Representative Suzanne Bonamici, from Oregon asked how healthcare professionals can be included in the design of EHR technology to help ensure usability. Dr. Romine stated that NIST does not have great clinical experience, so they partner with the healthcare community, standards organizations, and the ONC. Dr. Mostashari claimed that the EHR products available now are much more usable than just a few years ago. He said the difference “is like night and day.”

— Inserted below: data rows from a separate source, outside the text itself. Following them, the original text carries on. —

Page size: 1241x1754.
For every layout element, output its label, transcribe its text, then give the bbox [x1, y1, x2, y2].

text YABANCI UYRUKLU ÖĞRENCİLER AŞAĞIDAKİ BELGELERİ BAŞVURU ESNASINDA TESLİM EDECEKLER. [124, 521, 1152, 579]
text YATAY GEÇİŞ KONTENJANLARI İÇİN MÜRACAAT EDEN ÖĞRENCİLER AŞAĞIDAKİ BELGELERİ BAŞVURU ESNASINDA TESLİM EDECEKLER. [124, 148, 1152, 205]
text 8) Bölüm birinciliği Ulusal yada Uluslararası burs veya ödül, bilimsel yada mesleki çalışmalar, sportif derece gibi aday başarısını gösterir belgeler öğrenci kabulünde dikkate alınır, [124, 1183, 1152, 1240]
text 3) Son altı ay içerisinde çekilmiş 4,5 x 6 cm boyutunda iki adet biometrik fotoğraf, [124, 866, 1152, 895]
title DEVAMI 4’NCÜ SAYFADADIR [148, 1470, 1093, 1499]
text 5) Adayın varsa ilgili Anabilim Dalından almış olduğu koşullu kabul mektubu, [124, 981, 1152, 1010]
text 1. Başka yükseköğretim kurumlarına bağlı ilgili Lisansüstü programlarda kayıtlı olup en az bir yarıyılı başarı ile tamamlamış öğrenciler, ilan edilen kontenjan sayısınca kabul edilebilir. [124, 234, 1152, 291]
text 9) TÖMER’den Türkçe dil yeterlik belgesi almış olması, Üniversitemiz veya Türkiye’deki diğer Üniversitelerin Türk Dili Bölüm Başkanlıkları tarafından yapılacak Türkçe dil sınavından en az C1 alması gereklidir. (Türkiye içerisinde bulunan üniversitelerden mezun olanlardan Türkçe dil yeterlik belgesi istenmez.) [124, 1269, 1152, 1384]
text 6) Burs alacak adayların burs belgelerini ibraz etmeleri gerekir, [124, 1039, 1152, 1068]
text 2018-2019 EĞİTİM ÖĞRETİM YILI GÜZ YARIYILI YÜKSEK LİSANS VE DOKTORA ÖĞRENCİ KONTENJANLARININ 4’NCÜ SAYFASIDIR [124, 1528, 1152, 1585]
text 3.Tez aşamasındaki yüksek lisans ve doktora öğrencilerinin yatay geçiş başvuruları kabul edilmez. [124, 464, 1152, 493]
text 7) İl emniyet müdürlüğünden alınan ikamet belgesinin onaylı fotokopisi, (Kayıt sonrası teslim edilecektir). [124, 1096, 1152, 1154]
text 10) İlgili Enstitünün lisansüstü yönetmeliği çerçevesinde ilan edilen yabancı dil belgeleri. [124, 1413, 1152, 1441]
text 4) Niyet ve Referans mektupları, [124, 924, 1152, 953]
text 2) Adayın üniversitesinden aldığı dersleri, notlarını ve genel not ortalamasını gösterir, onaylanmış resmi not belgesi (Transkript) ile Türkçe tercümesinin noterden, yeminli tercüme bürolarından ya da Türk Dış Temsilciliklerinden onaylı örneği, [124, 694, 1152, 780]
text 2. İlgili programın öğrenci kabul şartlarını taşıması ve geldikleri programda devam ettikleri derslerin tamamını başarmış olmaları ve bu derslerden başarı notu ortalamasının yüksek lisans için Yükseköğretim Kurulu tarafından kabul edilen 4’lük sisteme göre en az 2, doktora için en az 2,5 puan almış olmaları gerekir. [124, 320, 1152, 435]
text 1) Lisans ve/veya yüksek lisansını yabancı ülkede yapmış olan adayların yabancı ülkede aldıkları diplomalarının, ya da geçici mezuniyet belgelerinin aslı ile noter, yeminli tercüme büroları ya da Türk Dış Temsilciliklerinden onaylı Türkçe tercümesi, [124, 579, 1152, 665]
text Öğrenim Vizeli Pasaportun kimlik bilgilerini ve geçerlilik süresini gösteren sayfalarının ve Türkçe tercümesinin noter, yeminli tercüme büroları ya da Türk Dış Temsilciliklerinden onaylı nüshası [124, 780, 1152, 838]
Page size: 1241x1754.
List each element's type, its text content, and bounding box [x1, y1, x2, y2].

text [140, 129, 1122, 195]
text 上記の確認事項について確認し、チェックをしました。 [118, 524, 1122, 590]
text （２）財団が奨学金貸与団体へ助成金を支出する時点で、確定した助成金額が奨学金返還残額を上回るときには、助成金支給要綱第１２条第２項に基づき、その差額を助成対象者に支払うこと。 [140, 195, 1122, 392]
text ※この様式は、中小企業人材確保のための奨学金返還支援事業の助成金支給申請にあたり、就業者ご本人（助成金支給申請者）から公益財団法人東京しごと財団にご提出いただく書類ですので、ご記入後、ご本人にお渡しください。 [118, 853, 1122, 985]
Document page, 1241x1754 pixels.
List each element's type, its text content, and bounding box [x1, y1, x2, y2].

Dr. Mostashari discussed the need for a continued patient-centered approach, and remarked that the patient is the most underutilized resource in healthcare. He noted the critical importance of patients having access to their own health information if they are going to be engaged and empowered to participate in their care. He also highlighted the fantastic Blue Button program, which started within the Veteran’s Administration, and is now being deployed all over the country. Dr. Fields pleaded that Congress allow the investigation and study of patient identification issues using a national patient identifier. Congress currently prohibits the use of appropriated funds for these types of studies and HIMSS has asked that this be reconsidered.
It was a very interesting hearing and certainly highlighted the need for continuing standards development work. While there was some opposition from certain members to the amount of money being provided for incentives, I was encouraged by the tone and tenor of the hearing and very gratified at the strong bipartisan support for health information technology. There are likely to be many legislative battles ahead, but this hearing foreshadowed what is likely to be a continued strong bipartisan support for using health information technology to improve healthcare and lower costs.